* **Task details**: The answer must be one number: how many lines of the records contain "light".

BEGIN Exercise data

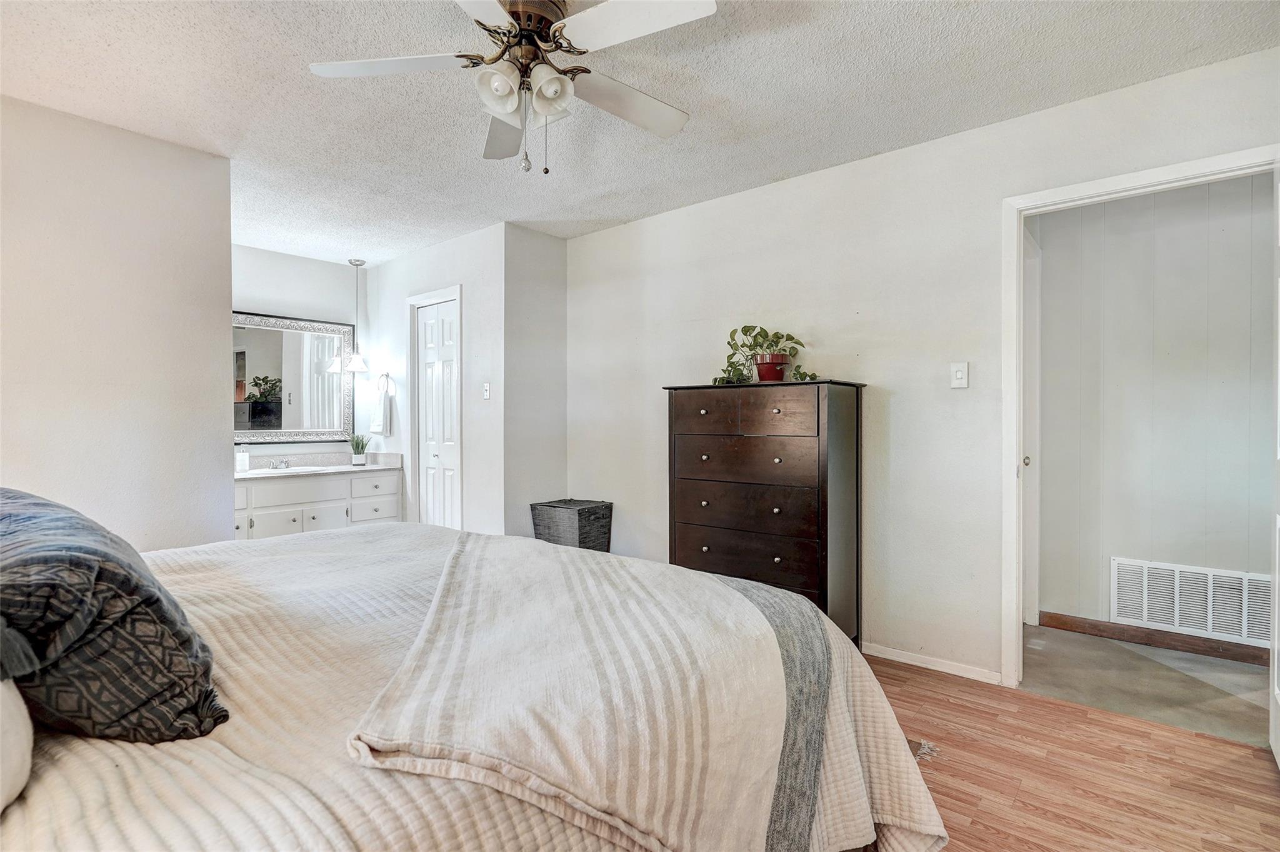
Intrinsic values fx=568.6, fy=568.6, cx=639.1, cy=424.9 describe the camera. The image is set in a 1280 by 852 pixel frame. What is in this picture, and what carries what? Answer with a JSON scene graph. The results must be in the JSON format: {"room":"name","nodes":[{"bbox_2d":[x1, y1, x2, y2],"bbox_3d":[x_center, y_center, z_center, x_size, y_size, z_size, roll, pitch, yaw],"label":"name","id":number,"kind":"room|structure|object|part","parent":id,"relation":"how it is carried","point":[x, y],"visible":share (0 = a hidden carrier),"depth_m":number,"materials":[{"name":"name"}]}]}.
{"room":"bedroom","nodes":[
{"label":"bedroom","id":0,"kind":"room"},
{"bbox_2d":[0,93,233,550],"bbox_3d":[-2.770,-0.087,2.079,0.121,2.463,2.133,0,1,40],"label":"left wall","id":1,"kind":"structure","parent":0,"point":[229,304],"depth_m":2.51,"materials":[{"name":"paint"}]},
{"bbox_2d":[230,245,369,465],"bbox_3d":[-2.864,-0.104,4.318,0.124,2.466,1.679,0,1,40],"label":"vanity wall","id":2,"kind":"structure","parent":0,"point":[266,296],"depth_m":4.49,"materials":[{"name":"white paint"}]},
{"bbox_2d":[231,310,356,445],"bbox_3d":[-2.776,-0.356,4.352,0.032,0.956,1.114,0,1,40],"label":"mirror","id":3,"kind":"object","parent":2,"relation":"attached to","point":[337,378],"visible":0.79,"depth_m":4.42,"materials":[{"name":"mirror"}]},
{"bbox_2d":[362,225,502,536],"bbox_3d":[-1.626,-0.105,4.386,1.824,2.466,0.122,0,1,40],"label":"closet wall","id":4,"kind":"structure","parent":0,"point":[469,237],"depth_m":3.98,"materials":[{"name":"white paint"}]},
{"bbox_2d":[375,371,394,395],"bbox_3d":[-2.037,-0.335,4.545,0.195,0.186,0.068,0,1,40],"label":"towel ring","id":5,"kind":"object","parent":4,"relation":"attached to","point":[387,376],"visible":0.96,"depth_m":4.53,"materials":[{"name":"silver metal"}]},
{"bbox_2d":[369,381,389,433],"bbox_3d":[-2.096,-0.168,4.606,0.208,0.481,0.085,0,1,40],"label":"hand towel","id":6,"kind":"object","parent":5,"relation":"hanging from","point":[379,410],"visible":0.98,"depth_m":4.56,"materials":[{"name":"white fabric"}]},
{"bbox_2d":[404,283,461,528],"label":"closet door frame","id":7,"kind":"structure","parent":4,"relation":"attached to","point":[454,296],"depth_m":4.32,"materials":[{"name":"white paint"}]},
{"bbox_2d":[415,295,459,526],"bbox_3d":[-1.523,0.112,4.270,0.562,2.015,0.083,0,1,40],"label":"closet door","id":8,"kind":"structure","parent":4,"relation":"in","point":[427,354],"depth_m":4.28,"materials":[{"name":"white paint"}]},
{"bbox_2d":[481,382,491,399],"bbox_3d":[-1.042,-0.229,3.843,0.074,0.116,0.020,0,1,40],"label":"light switch","id":9,"kind":"object","parent":4,"relation":"attached to","point":[487,390],"visible":0.99,"depth_m":3.84,"materials":[{"name":"white plastic"}]},
{"bbox_2d":[501,223,567,535],"bbox_3d":[-0.734,-0.099,3.985,0.121,2.470,0.563,0,1,40],"label":"wall","id":10,"kind":"structure","parent":0,"point":[557,249],"depth_m":3.90,"materials":[{"name":"grey paint"}]},
{"bbox_2d":[0,0,1278,263],"bbox_3d":[-0.702,-1.360,2.153,5.760,0.102,4.097,0,1,40],"label":"ceiling","id":11,"kind":"structure","parent":0,"point":[319,97],"depth_m":2.22,"materials":[{"name":"white paint"}]},
{"bbox_2d":[342,258,369,372],"bbox_3d":[-2.293,-0.884,4.605,0.203,0.905,0.201,0,1,40],"label":"pendant light","id":12,"kind":"object","parent":11,"relation":"hanging from","point":[357,264],"visible":1,"depth_m":4.58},
{"bbox_2d":[308,0,717,174],"bbox_3d":[-0.341,-1.048,1.778,1.190,0.554,1.206,0,0,-34],"label":"ceiling fan","id":13,"kind":"object","parent":11,"relation":"hanging from","point":[539,105],"visible":0.99,"depth_m":1.73,"materials":[{"name":"white metal"}]},
{"bbox_3d":[-0.737,-1.081,1.737,0.432,0.036,0.404,0,1,41],"label":"fan blade","id":14,"kind":"part","parent":13,"relation":"part of","materials":[{"name":"white"}]},
{"bbox_3d":[-0.405,-0.976,1.664,0.122,0.124,0.124,0,1,41],"label":"shade","id":15,"kind":"part","parent":13,"relation":"part of","materials":[{"name":"white glass"}]},
{"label":"fan blade","id":16,"kind":"part","parent":13,"relation":"part of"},
{"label":"shades","id":17,"kind":"part","parent":13,"relation":"part of","materials":[{"name":"white glass"}]},
{"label":"motor housing","id":18,"kind":"part","parent":13,"relation":"part of","materials":[{"name":"metal"}]},
{"bbox_3d":[-0.271,-0.982,1.688,0.126,0.126,0.126,0,1,41],"label":"shade","id":19,"kind":"part","parent":13,"relation":"part of","materials":[{"name":"white glass"}]},
{"bbox_3d":[-0.046,-1.063,1.915,0.331,0.048,0.500,0,1,41],"label":"fan blade","id":20,"kind":"part","parent":13,"relation":"part of","materials":[{"name":"white"}]},
{"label":"fan blade","id":21,"kind":"part","parent":13,"relation":"part of","materials":[{"name":"white"}]},
{"bbox_2d":[563,44,1279,689],"bbox_3d":[1.000,-0.098,3.007,4.161,2.454,0.122,0,1,40],"label":"right wall","id":22,"kind":"structure","parent":0,"point":[642,224],"depth_m":2.75,"materials":[{"name":"white paint"}]},
{"bbox_2d":[861,642,1002,683],"bbox_3d":[0.762,1.099,3.154,2.271,0.061,0.013,0,1,40],"label":"baseboard","id":23,"kind":"structure","parent":22,"relation":"attached to","point":[877,654],"depth_m":2.63,"materials":[{"name":"white paint"}]},
{"bbox_2d":[949,361,969,388],"bbox_3d":[1.450,-0.226,2.580,0.071,0.117,0.018,0,1,40],"label":"light switch","id":24,"kind":"object","parent":22,"relation":"attached to","point":[957,376],"visible":0.97,"depth_m":2.58,"materials":[{"name":"white plastic"}]},
{"bbox_2d":[1001,145,1279,692],"bbox_3d":[1.971,0.097,2.228,0.914,2.067,0.162,0,1,40],"label":"door frame","id":25,"kind":"structure","parent":22,"relation":"attached to","point":[1010,458],"depth_m":2.44,"materials":[{"name":"white paint"}]},
{"bbox_2d":[1270,165,1279,763],"bbox_3d":[1.917,0.125,1.645,0.144,1.992,0.796,0,1,40],"label":"open door","id":26,"kind":"structure","parent":25,"relation":"attached to","point":[1278,522],"depth_m":1.88,"materials":[{"name":"white paint"}]},
{"bbox_2d":[867,650,1279,851],"bbox_3d":[-0.575,1.184,1.841,5.220,0.091,4.136,0,1,40],"label":"wood floor","id":27,"kind":"structure","parent":0,"point":[1073,711],"depth_m":1.86,"materials":[{"name":"brown wood"}]},
{"bbox_2d":[233,468,401,540],"bbox_3d":[-2.557,0.695,4.190,0.581,0.838,1.419,0,1,40],"label":"vanity cabinet","id":28,"kind":"object","parent":27,"relation":"on","point":[276,497],"visible":0.45,"depth_m":4.12,"materials":[{"name":"white paint"}]},
{"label":"drawer","id":29,"kind":"part","parent":28,"relation":"part of","materials":[{"name":"white paint"}]},
{"bbox_2d":[235,450,401,479],"bbox_3d":[-2.562,0.303,4.237,0.654,0.134,1.392,0,1,40],"label":"countertop","id":30,"kind":"structure","parent":28,"relation":"on","point":[244,475],"depth_m":4.40,"materials":[{"name":"white stone"}]},
{"bbox_2d":[235,444,249,472],"bbox_3d":[-2.797,0.230,4.000,0.076,0.190,0.079,0,1,40],"label":"soap bottle","id":31,"kind":"object","parent":30,"relation":"on","point":[244,465],"visible":0.98,"depth_m":3.97,"materials":[{"name":"white"}]},
{"bbox_2d":[268,456,291,470],"bbox_3d":[-2.729,0.292,4.318,0.164,0.078,0.158,0,1,40],"label":"faucet","id":32,"kind":"object","parent":30,"relation":"on","point":[284,465],"visible":0.99,"depth_m":4.33,"materials":[{"name":"silver metal"}]},
{"bbox_2d":[247,465,324,475],"bbox_3d":[-2.593,0.403,4.155,0.385,0.151,0.489,0,1,40],"label":"sink","id":33,"kind":"object","parent":30,"relation":"in","point":[269,470],"visible":0.37,"depth_m":4.20,"materials":[{"name":"white ceramic"}]},
{"bbox_2d":[348,433,370,465],"bbox_3d":[-2.282,0.184,4.629,0.197,0.277,0.200,0,1,40],"label":"potted plant","id":34,"kind":"object","parent":30,"relation":"on","point":[357,458],"visible":0.99,"depth_m":4.60,"materials":[{"name":"green plant"}]},
{"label":"drawer","id":35,"kind":"part","parent":28,"relation":"part of","materials":[{"name":"white paint"}]},
{"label":"drawer","id":36,"kind":"part","parent":28,"relation":"part of","materials":[{"name":"white paint"}]},
{"bbox_2d":[0,516,945,851],"bbox_3d":[-0.763,0.536,1.339,2.195,1.198,2.385,0,1,40],"label":"bed","id":37,"kind":"object","parent":27,"relation":"on","point":[44,815],"visible":0.76,"depth_m":0.99,"materials":[{"name":"fabric"}]},
{"bbox_2d":[0,678,33,813],"bbox_3d":[-1.040,0.325,0.737,0.713,0.309,0.320,0,1,40],"label":"white pillow","id":38,"kind":"object","parent":37,"relation":"on","point":[24,734],"visible":0.94,"depth_m":0.70,"materials":[{"name":"white fabric"}]},
{"bbox_2d":[0,486,226,746],"bbox_3d":[-1.019,0.303,0.990,0.724,0.372,0.330,0,1,40],"label":"patterned pillow","id":39,"kind":"object","parent":37,"relation":"on","point":[101,577],"visible":0.98,"depth_m":0.83,"materials":[{"name":"fabric"}]},
{"bbox_2d":[346,528,857,851],"bbox_3d":[-0.101,0.691,1.572,0.996,0.533,1.526,0,0,-10],"label":"throw blanket","id":40,"kind":"object","parent":37,"relation":"on","point":[730,597],"visible":0.99,"depth_m":1.06,"materials":[{"name":"beige fabric"}]},
{"bbox_2d":[529,498,611,552],"bbox_3d":[-0.453,0.800,3.806,0.391,0.554,0.372,0,1,40],"label":"wicker basket","id":41,"kind":"object","parent":27,"relation":"on","point":[579,515],"visible":0.67,"depth_m":3.69,"materials":[{"name":"wicker"}]},
{"bbox_2d":[663,377,867,645],"bbox_3d":[0.628,0.459,2.947,0.912,1.328,0.456,0,1,40],"label":"dresser","id":42,"kind":"object","parent":27,"relation":"on","point":[702,415],"visible":0.87,"depth_m":2.72,"materials":[{"name":"brown wood"}]},
{"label":"drawer","id":43,"kind":"part","parent":42,"relation":"part of","materials":[{"name":"brown wood"}]},
{"bbox_3d":[0.492,-0.051,2.739,0.698,0.196,0.081,0,1,40],"label":"drawer","id":44,"kind":"part","parent":42,"relation":"part of","materials":[{"name":"brown wood"}]},
{"bbox_3d":[0.509,0.623,2.770,0.767,0.193,0.094,0,1,40],"label":"drawer","id":45,"kind":"part","parent":42,"relation":"part of","materials":[{"name":"brown wood"}]},
{"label":"drawer","id":46,"kind":"part","parent":42,"relation":"part of","materials":[{"name":"brown wood"}]},
{"bbox_2d":[712,323,816,385],"bbox_3d":[0.645,-0.366,2.964,0.584,0.328,0.361,0,1,40],"label":"potted plant","id":47,"kind":"object","parent":42,"relation":"on","point":[747,326],"visible":0.85,"depth_m":2.93,"materials":[{"name":"green plant"}]},
{"bbox_2d":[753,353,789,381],"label":"flower pot","id":48,"kind":"object","parent":42,"relation":"on","point":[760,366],"visible":0.85,"depth_m":2.90,"materials":[{"name":"red ceramic"}]},
{"bbox_2d":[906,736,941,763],"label":"rug","id":49,"kind":"object","parent":27,"relation":"on","point":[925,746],"visible":0.06,"depth_m":1.99,"materials":[{"name":"carpet"}]},
{"bbox_2d":[1020,622,1270,745],"bbox_3d":[2.726,1.175,2.363,2.627,0.095,1.142,0,1,40],"label":"hallway floor","id":50,"kind":"structure","parent":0,"point":[1055,632],"depth_m":2.50,"materials":[{"name":"grey"}]},
{"bbox_2d":[1032,172,1275,648],"bbox_3d":[3.042,-0.084,2.638,2.814,2.436,0.122,0,1,40],"label":"hallway wall","id":51,"kind":"structure","parent":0,"point":[1240,552],"depth_m":2.91,"materials":[{"name":"paint"}]},
{"bbox_2d":[1021,223,1040,625],"bbox_3d":[1.991,0.062,2.969,0.125,2.109,0.835,0,1,40],"label":"hallway door","id":52,"kind":"structure","parent":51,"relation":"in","point":[1030,309],"depth_m":3.16,"materials":[{"name":"white paint"}]},
{"bbox_2d":[1035,610,1270,666],"bbox_3d":[2.992,1.093,2.618,1.696,0.082,0.018,0,1,40],"label":"hallway baseboard","id":53,"kind":"structure","parent":51,"relation":"attached to","point":[1190,644],"depth_m":2.90,"materials":[{"name":"brown wood"}]},
{"bbox_2d":[1112,556,1274,647],"bbox_3d":[2.769,0.866,2.786,0.675,0.333,0.016,0,1,40],"label":"air vent","id":54,"kind":"object","parent":51,"relation":"attached to","point":[1208,627],"visible":0.91,"depth_m":2.81,"materials":[{"name":"white metal"}]}
]}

END Exercise data

* **Response to this exercise**: 3